Stone took a quick scan of Davidson and all his tics he was displaying: hectic, nervous, and uncertain. He was rubbing his hands together, trying to control his tension as he occasional dabbed at the sweat on his forehead with a handkerchief.
“I wish I would have known sooner,” Davidson said.
“I apologize.” Stone moved straight toward the entrance. “Things are in a state of chaos right now.”
“We’ve gotten wind of the situation. We may have to lock the facility down until you’ve apprehended your suspect.”
“I’d suggest you do so.”
Stone’s cell phone rang. It was the ASAC, informing them that the local and nationwide news stations were flooding into Hollow Green and overwhelming the already overwhelmed agents and police officers trying their best to get a hold on the situation.
“Keep them at a distance,” Stone said. “And tell them nothing.”
She hung up, focusing her attention back on Davidson.
“Is everything all right?” he asked.
“Yes,” she said. “It’s fine. I just need to ask you a few more questions pertaining to Trevor Michaels.”
“Of course.
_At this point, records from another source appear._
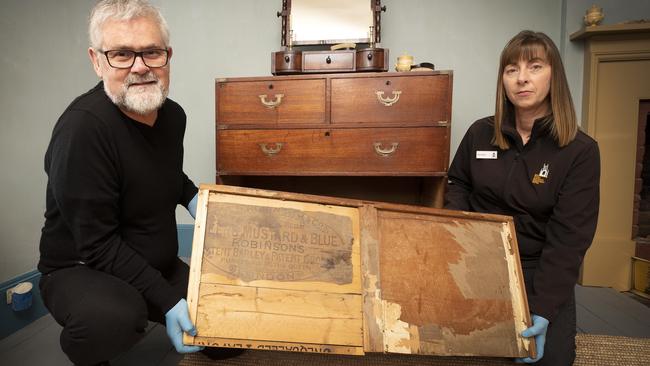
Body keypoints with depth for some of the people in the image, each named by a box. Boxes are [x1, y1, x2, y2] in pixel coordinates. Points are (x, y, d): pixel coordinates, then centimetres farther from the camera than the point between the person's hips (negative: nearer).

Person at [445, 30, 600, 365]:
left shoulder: (580, 151, -13)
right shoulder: (480, 133, -5)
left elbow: (569, 237, -18)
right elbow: (458, 184, 11)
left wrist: (543, 309, -24)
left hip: (539, 269, -1)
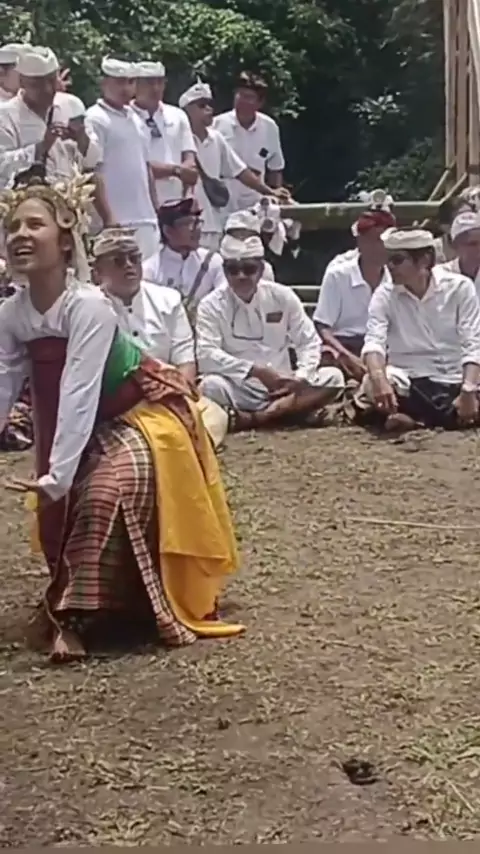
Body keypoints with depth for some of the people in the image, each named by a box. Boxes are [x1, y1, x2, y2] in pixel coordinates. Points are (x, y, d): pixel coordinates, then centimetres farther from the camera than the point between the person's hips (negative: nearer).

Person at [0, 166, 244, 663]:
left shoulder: (88, 305, -30)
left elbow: (80, 393, -34)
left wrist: (57, 475, -38)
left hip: (145, 413, -7)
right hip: (90, 424, 7)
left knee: (106, 495, -27)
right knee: (58, 510, 4)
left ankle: (72, 615, -18)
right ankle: (70, 600, 30)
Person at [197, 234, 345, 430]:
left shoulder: (282, 296, 1)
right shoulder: (211, 305, -6)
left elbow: (309, 342, 4)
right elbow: (206, 356, -17)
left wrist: (301, 377, -17)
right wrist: (257, 371, -25)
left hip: (282, 386, 3)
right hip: (239, 389, -3)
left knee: (334, 377, -18)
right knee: (211, 386, -34)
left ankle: (253, 418, -24)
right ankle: (293, 411, -25)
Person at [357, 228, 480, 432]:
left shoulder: (459, 287, -3)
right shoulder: (385, 294, 0)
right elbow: (374, 342, -14)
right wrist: (380, 380, -36)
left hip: (454, 382, 0)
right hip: (408, 382, 0)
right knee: (372, 385, -33)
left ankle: (414, 419, -10)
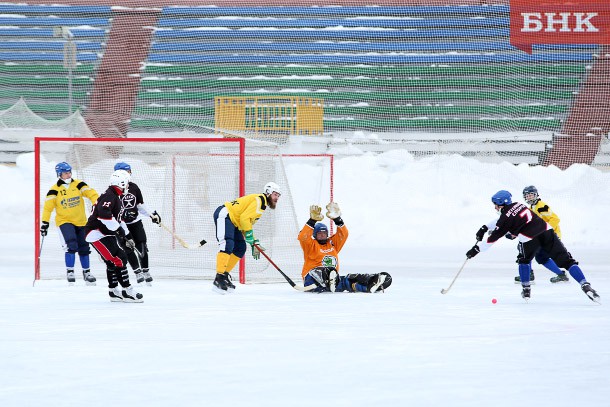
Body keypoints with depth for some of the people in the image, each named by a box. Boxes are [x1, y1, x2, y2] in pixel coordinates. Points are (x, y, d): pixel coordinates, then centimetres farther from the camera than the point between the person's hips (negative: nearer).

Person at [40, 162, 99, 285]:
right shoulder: (55, 190, -7)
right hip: (64, 221, -3)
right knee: (71, 246, -21)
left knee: (84, 248, 11)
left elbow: (91, 193, -10)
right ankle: (70, 272, -11)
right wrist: (45, 222, -16)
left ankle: (87, 272, 27)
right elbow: (48, 206, -9)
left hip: (80, 221, 3)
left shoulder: (78, 184, -2)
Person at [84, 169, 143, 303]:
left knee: (113, 261, 16)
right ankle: (127, 291, -15)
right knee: (118, 258, -15)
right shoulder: (109, 196, -17)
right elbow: (103, 214, -34)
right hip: (97, 233, -11)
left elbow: (117, 219, 28)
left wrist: (127, 236, 26)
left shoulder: (117, 198, 18)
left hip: (105, 233, 11)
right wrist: (118, 229, -29)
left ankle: (114, 291, 24)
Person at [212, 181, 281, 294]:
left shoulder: (262, 205, 21)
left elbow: (248, 224, 24)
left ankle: (225, 275, 10)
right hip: (223, 214, -11)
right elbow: (244, 218, -21)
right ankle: (219, 278, -33)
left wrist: (254, 243, 18)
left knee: (240, 248, 9)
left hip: (233, 221, 11)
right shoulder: (259, 200, -13)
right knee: (227, 244, -24)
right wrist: (250, 237, -17)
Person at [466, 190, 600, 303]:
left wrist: (476, 249, 12)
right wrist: (485, 227, 39)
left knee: (524, 260, 27)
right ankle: (585, 285, -12)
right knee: (566, 261, 0)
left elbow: (493, 237, 4)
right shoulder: (517, 205, 21)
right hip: (547, 231, 5)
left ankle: (526, 289, 28)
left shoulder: (506, 217, 1)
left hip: (530, 238, -5)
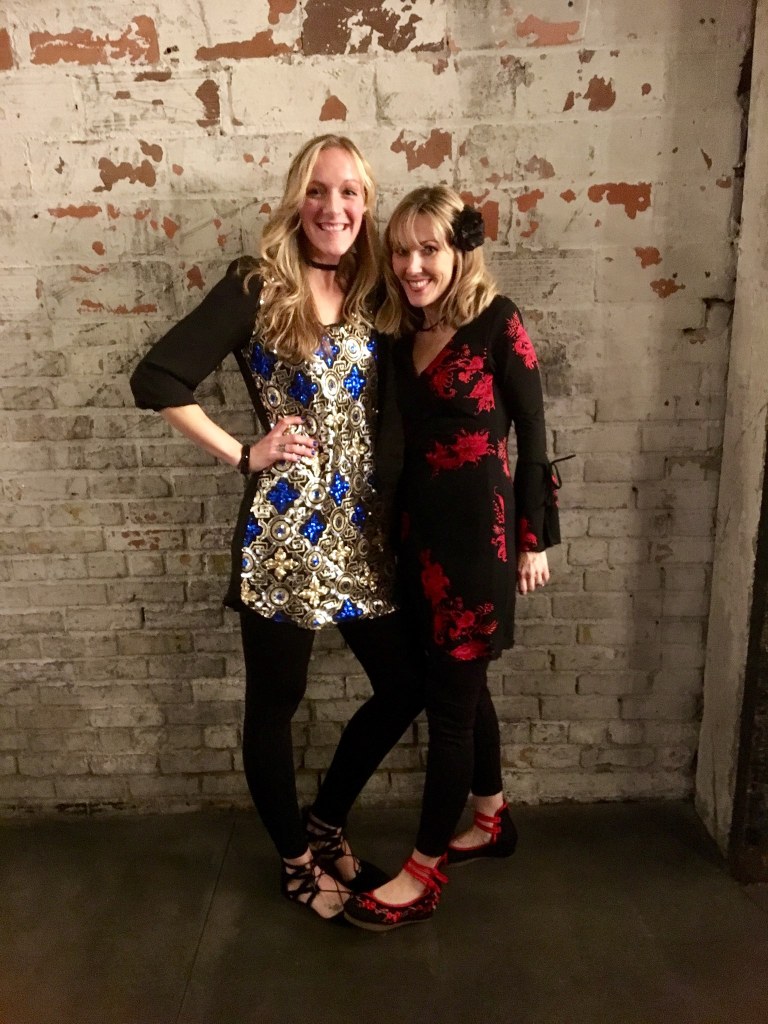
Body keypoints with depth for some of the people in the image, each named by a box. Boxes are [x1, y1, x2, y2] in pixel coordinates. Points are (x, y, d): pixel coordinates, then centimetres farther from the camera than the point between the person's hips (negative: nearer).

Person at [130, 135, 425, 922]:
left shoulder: (372, 295, 9)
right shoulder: (257, 286, -7)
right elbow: (157, 379, -12)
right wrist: (244, 454, -11)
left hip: (362, 531, 6)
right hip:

As I said, I’m happy to assist in any way that I can.”
They moved back to his office, Davidson pulling aside one of his guards and telling him to inform the rest of the staff that they were on lockdown—no rec time, no meals, and no patients were allowed to leave their rooms until further notice.
They settled back in his office, Stone remaining standing while Davidson sat in his desk chair.
Davidson said, “I heard about the raid that occurred. Tragic. Absolutely tragic.”
“Indeed. I’ve never encountered a situation like this before in my career. But it’s important to focus on the now, on catching our man, whoever he may be.”
“You’re of the impression it’s not Trevor Michaels?” Davidson asked.
Stone shrugged, making sure to give Davidson just enough of the facts to keep him talking, but making sure to not hint too hard at the notion that she was—as Vincent was currently doing—interrogating a possible suspect.
“We’re keeping all options open, at the moment,” she said. “We’re finding a lot of… irregularities in the pattern of these murders, even though most are of the mind that Michaels is the culprit.”